I have a site which is searchable using Lucene. I've noticed from logs that users sometimes don't find what they're looking for because they enter a singular term, but only the plural version of that term is used on the site. I would like the search to find uses of other forms of a word as well. This is a problem that I'm sure has been solved many times over, so what are the best practices for this?
Please note: this site only has English content.
Some approaches I've thought of:
Look up the word in some kind of thesaurus file to determine alternate forms of a given word.
Some examples:
Searches for "car", also add "cars" to the query.
Searches for "carry", also add "carries" and "carried" to the query.
Searches for "small", also add "smaller" and "smallest" to the query.
Searches for "can", also add "can't", "cannot", "cans", and "canned" to the query.
And it should work in reverse (i.e. search for "carries" should add "carry" and "carried").
Drawbacks:
Doesn't work for many new technical words unless the dictionary/thesaurus is updated frequently.
I'm not sure about the performance of searching the thesaurus file.
Generate the alternate forms algorithmically, based on some heuristics.
Some examples:
If the word ends in "s" or "es" or "ed" or "er" or "est", drop the suffix
If the word ends in "ies" or "ied" or "ier" or "iest", convert to "y"
If the word ends in "y", convert to "ies", "ied", "ier", and "iest"
Try adding "s", "es", "er" and "est" to the word.
Drawbacks:
Generates lots of non-words for most inputs.
Feels like a hack.
Looks like something you'd find on TheDailyWTF.com. :)
Something much more sophisticated?
I'm thinking of doing some kind of combination of the first two approaches, but I'm not sure where to find a thesaurus file (or what it's called, as "thesaurus" isn't quite right, but neither is "dictionary").
Consider including the PorterStemFilter in your analysis pipeline. Be sure to perform the same analysis on queries that is used when building the index.
I've also used the Lancaster stemming algorithm with good results. Using the PorterStemFilter as a guide, it is easy to integrate with Lucene.
Word stemming works OK for English, however for languages where word stemming is nearly impossible (like mine) option #1 is viable. I know of at least one such implementation for my language (Icelandic) for Lucene that seems to work very well.
Some of those look like pretty neat ideas. Personally, I would just add some tags to the query (query transformation) to make it fuzzy, or you can use the builtin FuzzyQuery, which uses Levenshtein edit distances, which would help for mispellings.
Using fuzzy search 'query tags', Levenshtein is also used. Consider a search for 'car'. If you change the query to 'car~', it will find 'car' and 'cars' and so on. There are other transformations to the query that should handle almost everything you need.

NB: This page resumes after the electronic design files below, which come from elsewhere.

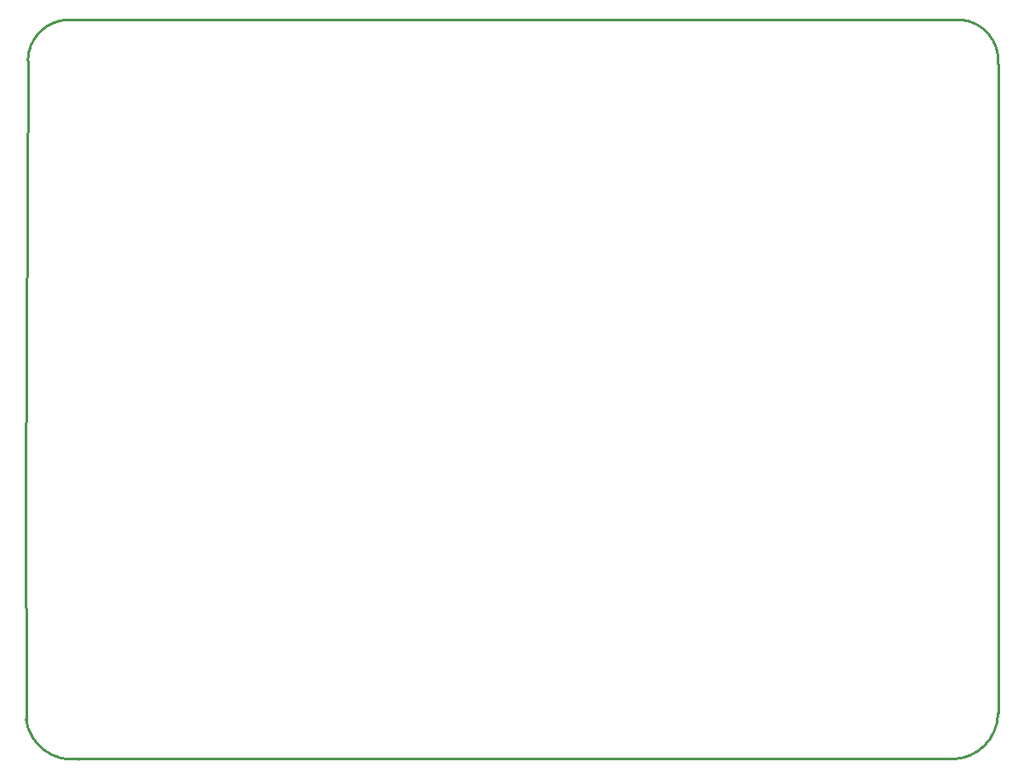
<source format=gm1>
G04*
G04 #@! TF.GenerationSoftware,Altium Limited,Altium Designer,25.7.1 (20)*
G04*
G04 Layer_Color=16711935*
%FSLAX44Y44*%
%MOMM*%
G71*
G04*
G04 #@! TF.SameCoordinates,C553E2C7-41F9-40DB-990B-6D54EA4AAFBF*
G04*
G04*
G04 #@! TF.FilePolarity,Positive*
G04*
G01*
G75*
%ADD15C,0.2540*%
D15*
X918260Y229950D02*
G03*
X964340Y275850I90J45990D01*
G01*
X-811Y269617D02*
G03*
X51179Y230107I45750J6240D01*
G01*
X42110Y964490D02*
G03*
X910Y923600I-155J-41045D01*
G01*
X964440Y920450D02*
G03*
X927450Y964490I-40515J3525D01*
G01*
X51270Y230160D02*
X918260D01*
X964440Y275850D02*
X964440Y920450D01*
X51179Y230107D02*
X51270Y230160D01*
X-1250Y492490D02*
X-811Y269618D01*
X-1250Y492490D02*
X910Y923600D01*
X921500Y964490D02*
X927450D01*
X42110D02*
X921500D01*
M02*

</source>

If you're working in a specialised field (I did this with horticulture) or with a language that does't play nicely with normal stemming methods you could use the query logging to create a manual stemming table.
Just create a word -> stem mapping for all the mismatches you can think of / people are searching for, then when indexing or searching replace any word that occurs in the table with the appropriate stem. Thanks to query caching this is a pretty cheap solution.
Stemming is a pretty standard way to address this issue. I've found that the Porter stemmer is way to aggressive for standard keyword search. It ends up conflating words together that have different meanings. Try the KStemmer algorithm.